All pediatric practices need to manage the medical claim process so the practice receives revenue for their services. The medical claim process has various steps and aspects to the process and starts with the front desk team and the patient insurance. The first step is important that the front desk team verifies the patient insurance with each visit using the real time or automatic eligibility feature of the EHR system. Some patients might have insurances that require manual verification of the eligibility (e.g. call to the insurance carrier).
After confirming the eligibility, it is important that the front desk team enter the insurance information consistently for each patient and scan a copy of the insurance card. At this point, the front desk team should be collecting the patient co-pay and any due family balance from the patient being seen or other patients in the family. No medical claim has been generated yet because the providers and medical assistants have not recorded the details of the visit including selecting the level of service, procedures provided and vaccines given.
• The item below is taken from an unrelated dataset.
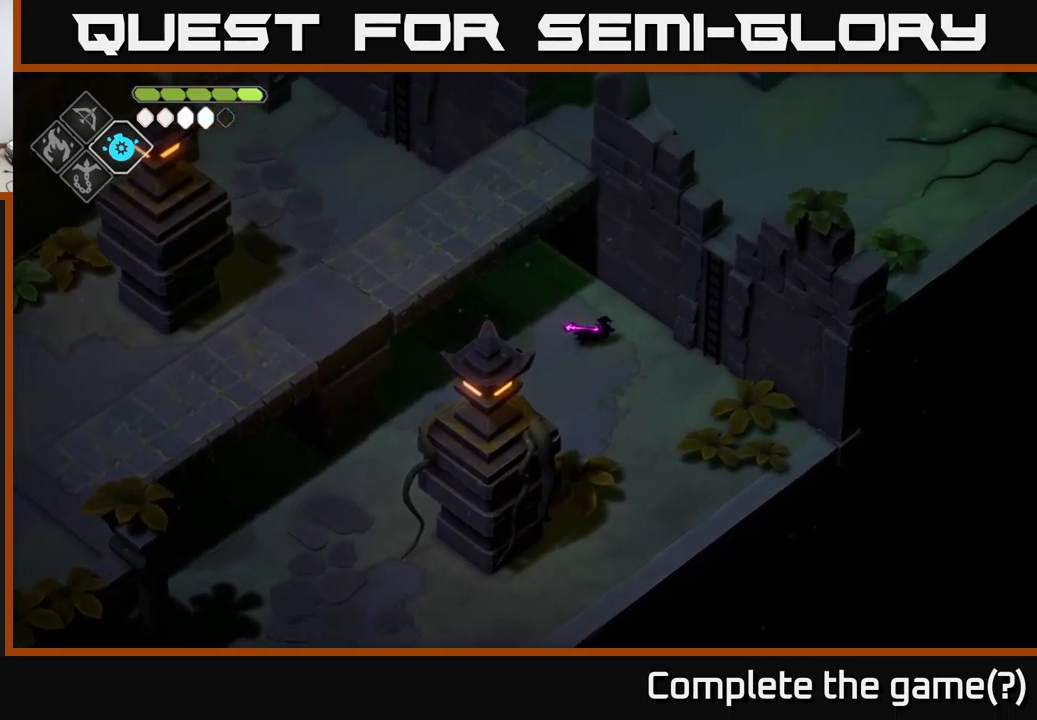
{"buttons": [], "left_stick": "right", "right_stick": "center", "events": []}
An integrated pediatric EHR and revenue cycle management system will help reduce the admin work of providers and staff remembering details related to vaccine admin codes and procedure billing rules. The provider should record and select all appropriate services provided for the patient then close their chart.
After the provider closes their chart, the medical information available in the system includes the patient demographics, insurance information for the patient, as well as the services/procedures performed during the visit. A medical claim can be created using this information. The claim should be reviewed for accuracy prior to being sent to the clearing house for processing to the insurance company.
Once a medical claim is reviewed and processed by the billing team, the claim is sent to the insurance company. Each insurance company receives thousands or millions of medical claims per day. Insurance companies develop and maintain their own processing rules for medical claims. As part of this process, the insurance company determines the amount paid by the insurance company and patient based on the patient’s insurance policy. An electronic file or paper explanation of benefits displays to the biller the details of how the claim was processed by the insurance company containing the payment amount per code and the amount paid by the insurance carrier versus the patients. If there is a patient responsibility, the biller prepares the patient statement and sends to the family. If there is no patient responsibility due, the biller closes out the claim.
Note that payers change claim edits from time to time and there are claims and/or CPT codes that are rejected or paid inappropriately. A strong billing team has both people and processes to follow-up with the claims and issues to optimize the collection rate to the contract amount for the pediatric practice.